Generation of early human neuroepithelial progenitors from primary cells for biomedical applications
(2018)
Patient-specific induced pluripotent stem cells (iPSCs) emerged as a promising cell source for disease modeling and drug screening as well as a virtually unlimited source for restorative therapy. The thesis deals with three major topics to help realizing biomedical applications with neural stem cells.

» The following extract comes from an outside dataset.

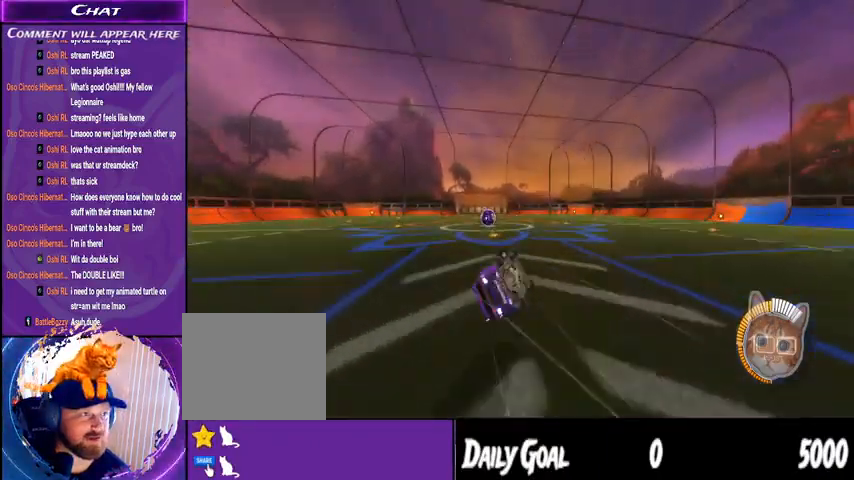
{"buttons": ["R2"], "left_stick": "left", "right_stick": "center", "events": [[333, "TRIANGLE", "down"], [433, "TRIANGLE", "up"]]}
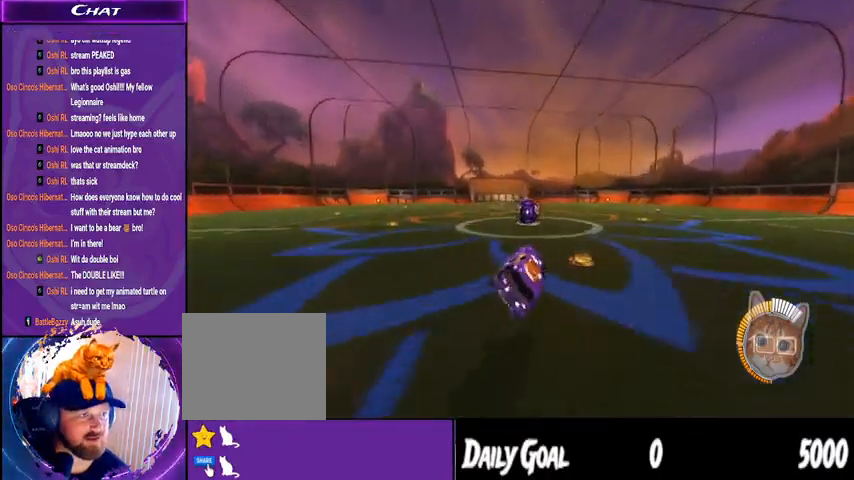
{"buttons": ["L2"], "left_stick": "right", "right_stick": "center", "events": [[67, "left_stick", "center"], [167, "R2", "up"], [267, "L2", "down"], [300, "left_stick", "right"]]}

To enable the generation of transgene-free iPSCs, alternatives to retroviral reprogramming were developed. Hence, the adaptation and evaluation of reprogramming using excisable lentiviral constructs, Sendai virus (SeV) and synthetic mRNA-based methods was assessed in the first part of this thesis. hiPSCs exhibit the pluripotency markers OCT4, SSEA-4, TRA1-60 which were confirmed by immunofluorescence and flow cytometry. Besides, the potential to differentiate in cell types of all three germ layers was detected, confirming pluripotent identity of proliferating colonies resulting from various reprogramming strategies. However, major differences such as high efficiency with SeV in contrast to a relatively low efficiency with mRNA in regard to passage number and the phenotype of starting fibroblasts were observed. Furthermore, a prolonged clone- and passage-dependent residual presence of viral RNA genes was identified in SeV-iPSCs for up to 23 passages using RT-PCR underlining the importance of careful monitoring of clone selection. In contrast, viral-free reprogramming by synthetic mRNA represents a fully non-integrative approach but requires further refinement to be efficiently applicable to all fibroblasts.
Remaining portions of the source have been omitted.